F E S T I V A L / FEST-065
Kongōji Kanayama Shrine Festival (Fertility Ritual of Kai City)
金剛地金山神社祭典こんごうじかなやまじんじゃさいてん
At a small village shrine in Kai City's Utsunoya district on the northern edge of the Kōfu Basin, an annual festival has been conducted since the Kan'ei period (1741–1744) that centres on the veneration of natural stones whose shapes evoke the male and female reproductive organs. The Kanayama Shrine enshrines two deities — Kanayama-hiko-no-Mikoto, the kami of metalworking and mining, and Sarutahiko-no-Mikoto — alongside the natural stone objects whose forms the community has historically regarded as sacred vessels of procreative power. Each January 28th, parishioners (ujiko) of the shrine prepare rice-flour offerings (shinsen) moulded into phallic and yonic forms, which are boiled and presented at the altar with sweet bean paste. The festival was designated an Intangible Folk Cultural Property of Kai City on October 2, 2002, a recognition that situates it within the long tradition of fertility and reproductive-blessing shrines distributed across Japan — including the Tagata Shrine Hōnen Festival of Aichi Prefecture and the road-deity (dōsojin) tradition of the Chūbu mountain communities — while acknowledging its distinct character as a ceremony centred on naturally formed sacred stones rather than carved objects.
H I G H L I G H T S
Highlights
- 01The veneration of naturally formed stones as reproductive sacred objects — rather than the carved phallic and yonic forms found at larger fertility shrines — places the Kanayama Shrine ritual within the tradition of yorishiro faith: the attribution of sacred presence to natural objects that human perception recognises as theologically meaningful, a belief system of considerable antiquity in Japanese religious culture.

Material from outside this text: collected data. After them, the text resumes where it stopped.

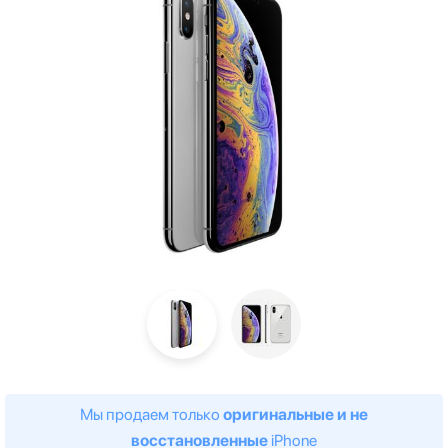
Мы продаем только
оригинальные и не
восстановленные
iPhone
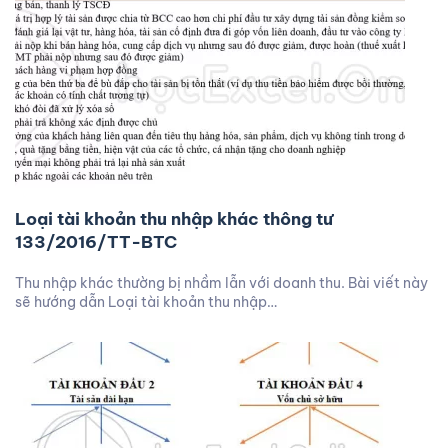
Loại tài khoản thu nhập khác thông tư
133/2016/TT-BTC
Thu nhập khác thường bị nhầm lẫn với doanh thu. Bài viết này
sẽ hướng dẫn Loại tài khoản thu nhập…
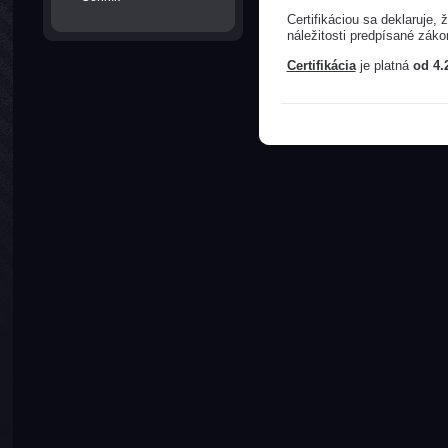
Certifikáciou sa deklaruje
náležitosti predpísané zák
Certifikácia
je platná
od 4.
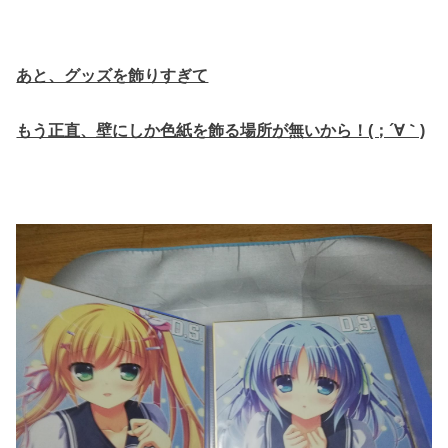
あと、グッズを飾りすぎて
もう正直、壁にしか色紙を飾る場所が無いから！(；´∀｀)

- 02The preparation and presentation of rice-flour reproductive-form offerings (shinsen) as a community act connects the ceremony to the domestic and agrarian dimensions of Japanese fertility religion, in which food-preparation and sacred offering are continuous acts rather than separate domains.
- 03Designated an Intangible Folk Cultural Property by Kai City in 2002, the festival represents a formally recognised example of the reproductive-blessing (ōmukashi) ceremonial tradition in a local-scale setting, illustrating how a ceremony of national folkloric significance can be transmitted in a small community shrine environment for nearly three centuries.